Lembro uma história que contei há tempos. Na França, Dominique Trizt, de quatro anos de idade, divertiu-se a tarde inteira jogando, da janela, as joias de sua mãe e o dinheiro de seu pai. Do lado de fora, "um rapaz grande e engraçado" ia recolhendo as joias e o dinheiro. Até hoje a polícia procura esse rapaz grande e engraçado que incentivou a inocente brincadeira de Dominique Trizt.

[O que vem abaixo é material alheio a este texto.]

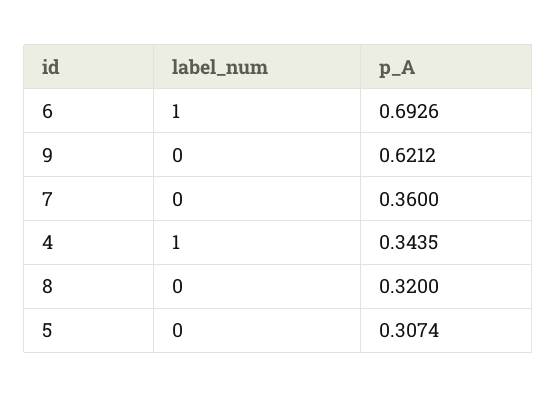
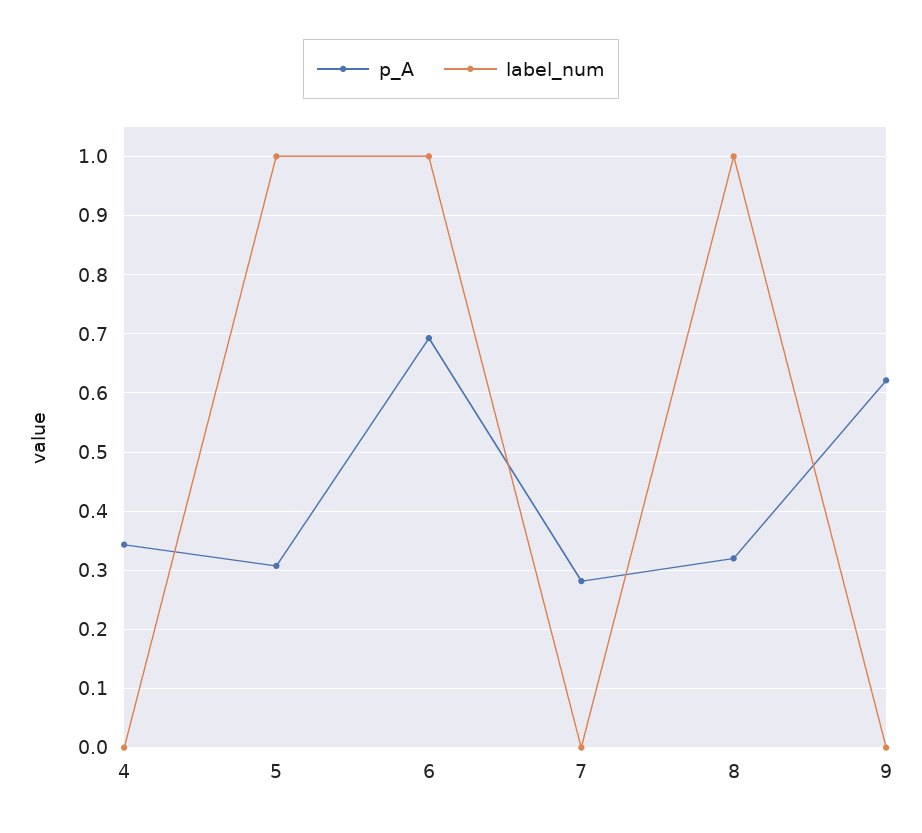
  {
    "label_num": {
      "6": 1,
      "9": 0,
      "7": 0,
-     "4": 1,
+     "4": 0,
-     "8": 0,
+     "8": 1,
-     "5": 0
+     "5": 1
    },
    "p_A": {
      "6": 0.6926,
      "9": 0.6212,
-     "7": 0.36,
+     "7": 0.28,
      "4": 0.3435,
      "8": 0.32,
      "5": 0.3074
    }
  }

Todos nós conhecemos, de sobra, esses rapazes grandes e engraçados que se aproveitam de nossa ingenuidade e de nossos rompantes emocionais. Que exploram nossas crises domésticas. Têm nomes norte-americanos, franceses, ingleses, canadenses, italianos, alemães e japoneses.

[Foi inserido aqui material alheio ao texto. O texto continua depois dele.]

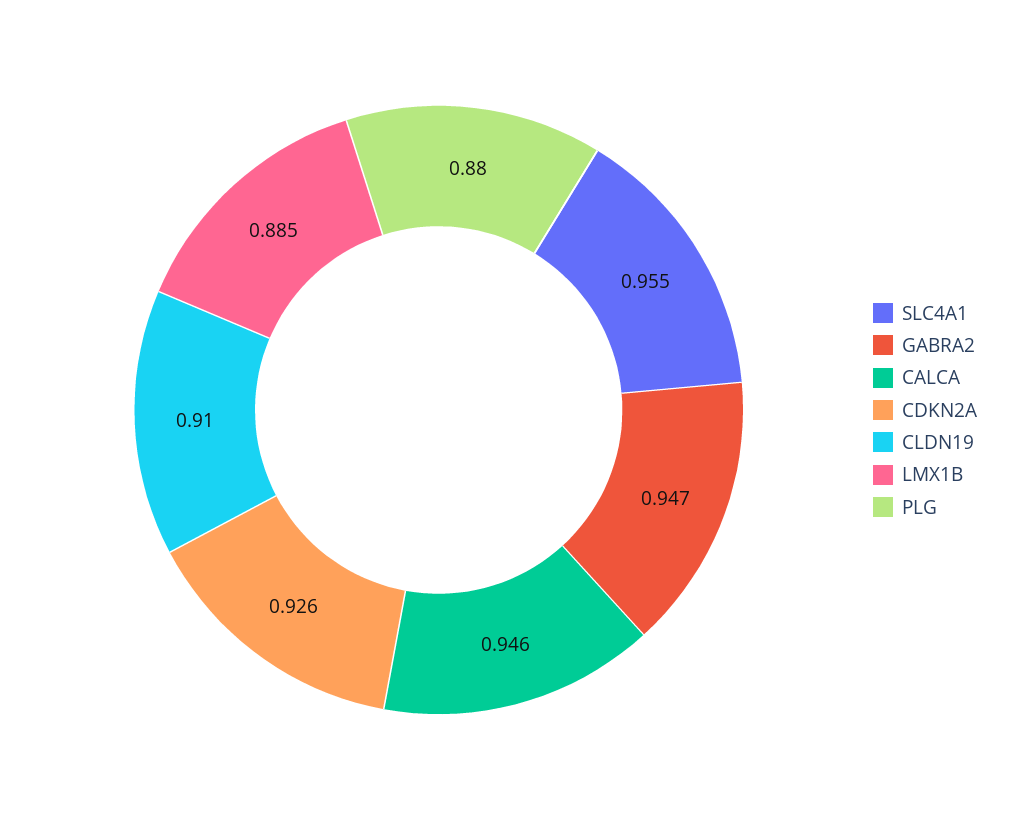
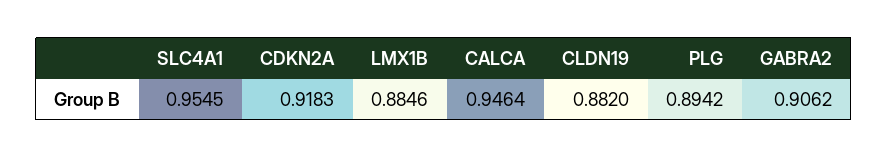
  {
    "SLC4A1": 0.9545,
-   "GABRA2": 0.947,
+   "GABRA2": 0.9062,
    "CALCA": 0.9464,
-   "CDKN2A": 0.926,
+   "CDKN2A": 0.9183,
-   "CLDN19": 0.91,
+   "CLDN19": 0.882,
    "LMX1B": 0.8846,
-   "PLG": 0.88
+   "PLG": 0.8942
  }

Na Antiguidade, o poder emanava de Deus: "omnia potestas a Deo", segundo ensinou São Paulo.
Esses inefáveis tempos, se não mudaram em substância, mudaram em forma: hoje a própria Igreja Católica reconhece que o povo é uma espécie de voz de Deus e aceita a vontade popular como um dos sinais mais autênticos e constantes da providência divina.
Os mediadores pessoais entre Deus e as comunidades foram abolidos, já que ninguém sobe à montanha para trazer as tábuas das leis: elas têm que ser feitas mesmo no debate nem sempre honesto e razoavelmente público, tal como são feitas nos Congressos de todos os povos livres e civilizados do mundo. Os pajés perderam o emprego.

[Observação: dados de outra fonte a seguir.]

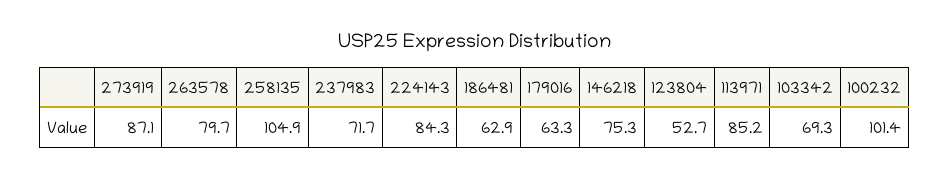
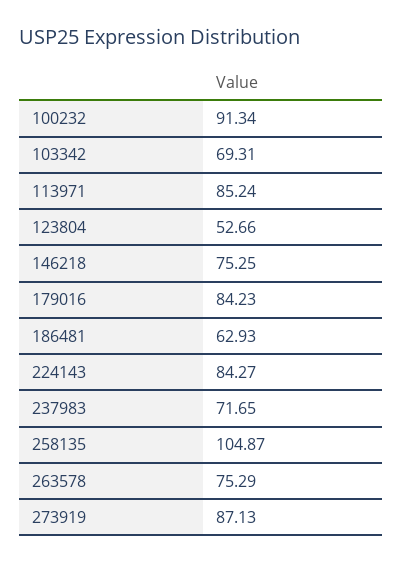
  {
    "273919": 87.13,
-   "263578": 79.7,
+   "263578": 75.29,
    "258135": 104.87,
    "237983": 71.65,
    "224143": 84.27,
    "186481": 62.93,
-   "179016": 63.3,
+   "179016": 84.23,
    "146218": 75.25,
    "123804": 52.66,
    "113971": 85.24,
    "103342": 69.31,
-   "100232": 101.4
+   "100232": 91.34
  }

Mesmo assim, não faltam candidatos para a função. Não sobem à montanha, como Moisés, Maomé e Zaratustra.
A montanha se reduz ao tempo que cada um terá na televisão. Todos os acordos, programas, palanques, fusões e confusões não dão bola para o "omnia potestas a Deo".
Contrariando São Paulo, o poder nasce de quem fica mais tempo enchendo o saco dos eleitores, ocupando o espaço do Big Brother.